There are lots of things the Whole Life Challenge asks us to do: give up beloved foods, change the way we drink coffee, pay closer attention to how we feel. We’re asked to move more, stretch more, drink more water, be more kind. Some things we’re asked to do are easy, others can feel next to impossible.
After completing seven Challenges, I have learned there is one single factor that determines my “success” or “failure” — my willingness to put myself first.
Can I Really Put Myself First?
Is there anything that sounds more selfish? Even proclaiming it quietly in my own mind can feel radical and scary. Few of us are accustomed to putting our own needs ahead of the needs of others.
Like many, I work, have kids, and lead a busy life. Also, I don’t like to cook, I don’t love to exercise, and although stretching feels great, it’s very hard to fit in. During my first Challenge, I spent the first three or four weeks making do by simply avoiding non-compliant foods. I gave up my coveted white chocolate macadamia nut Clif bars, my strawberry Chobani yogurts, and my daily vat of afternoon popcorn. Instead, I only ate grilled chicken and salads. I’d wedge in stretching before I climbed into bed.
I was not carving out any additional time for “me.” I was just trying to jerry-rig my existing life to fit within the rules of “compliance.”

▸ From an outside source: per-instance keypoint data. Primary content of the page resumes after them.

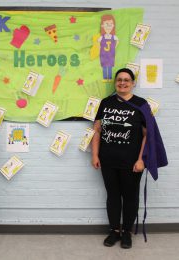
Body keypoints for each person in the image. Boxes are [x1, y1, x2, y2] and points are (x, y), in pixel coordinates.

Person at [91, 68, 147, 249]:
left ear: (133, 83)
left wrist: (141, 159)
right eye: (119, 80)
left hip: (132, 162)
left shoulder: (141, 104)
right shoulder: (106, 103)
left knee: (130, 197)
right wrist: (94, 154)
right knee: (113, 196)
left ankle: (127, 233)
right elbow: (97, 131)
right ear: (115, 83)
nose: (122, 83)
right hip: (108, 160)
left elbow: (148, 135)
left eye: (126, 80)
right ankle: (114, 230)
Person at [98, 15, 119, 82]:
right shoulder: (102, 37)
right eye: (107, 24)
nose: (109, 26)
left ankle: (109, 78)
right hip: (103, 54)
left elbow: (117, 41)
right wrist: (100, 48)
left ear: (113, 26)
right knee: (104, 66)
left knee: (109, 66)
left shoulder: (113, 36)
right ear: (102, 25)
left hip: (110, 54)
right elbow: (98, 42)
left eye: (111, 24)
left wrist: (114, 47)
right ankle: (105, 78)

This worked for a few weeks. Then I hit a wall. I became tired of “doing without.” I felt resentful that I could no longer look forward to my “comfort popcorn” at 3:00pm. I was annoyed that it always felt like I had too many stupid things to do during this Challenge and not enough time to do any of them.
Then, one day I spent an entire Sunday in the kitchen. I printed out four recipes and cooked for myself for the whole week – dishes I knew my family wouldn’t really care for. Normally, I wouldn’t go to the trouble of cooking just for myself. I would eat a bowl of oatmeal for dinner if the rest of the family was eating pasta.
That Sunday was a game changer.
Putting On Your Oxygen Mask
Every day of that next week, I ate like a queen. I’d made a delicious chana masala, a “cream” of broccoli soup, ratatouille, and a vegetable curry in the crock pot. Some days I had only the vegetarian meal, other days I’d add a little chicken to the dish. I packed it all into small plastic containers, froze some, and had interesting, delicious, healthy, compliant food for weeks. Suddenly, the Challenge felt a hundred times easier.
Now, whenever I start a Challenge, I move anything I find difficult to the top of my to-do list. Food and exercise become my top priority; other things in my life take a back seat. This has included doing laundry, making beds, and potting geraniums. I can’t do everything, so, like the flight attendants say, I put my own oxygen mask on first and once I’m taken care of, then I tend to others.
When I share this with my teammates, they tell me why they can’t do that. “My husband loves pasta.” “My kids are picky eaters.” “I have no time to go to the gym.”
No one has time to go to the gym. You have to make time.
If I don’t have forty minutes for the gym (which is often), I put on sneakers, pop in earbuds, and walk around the block for fifteen minutes. I feel two-hours worth of good after that. So good, in fact, that I usually keep walking.
Sometimes I wake up a bit early and chop vegetables for my dinner in the morning because I know if I show up in the kitchen at 6:00pm and have to start chopping, I won’t feel like it.
These activities could seem like an additional burden, but in order to add them, I’ve subtracted other things. I do fewer things for my husband and my kids. And, although it seems crazy, the world has not ended as a result.
In fact, what’s actually happened is this: I started feeling better about myself, so I became less cranky. I stopped resenting everything I did for everyone else all the time because I felt like I was well taken care of. The better I felt, the more pleasant I was to be around. And this made everyone I live with very happy!
Stop Waiting for Permission and Put Yourself First
I’m sure some people have legitimate reasons why they’re not able to move themselves to the top of their priority list, but most of us simply have a knee-jerk “I can’t” before we really explore why our priorities are what they are. Morning workouts may not make you feel good enough to warrant sleeping in an unmade bed at night, but why not try it for a week to see?
The truth is, most of us are waiting for someone else to give us permission to make ourselves more important than we’re used to being. And the sadder truth is, that’s probably never going to happen. Your kids are not going to wake up tomorrow and say, “Hey, let me take on some of your burden so you can take better care of yourself.” (Though, if they do, God bless!)
People make big changes in their lives when they stop waiting for permission.
Seven challenges later, I don’t feel even the least bit uncomfortable admitting that the reason I feel good most days – very good – is because it is now second nature for me to put my own health and well-being first. And, honestly, neither should you.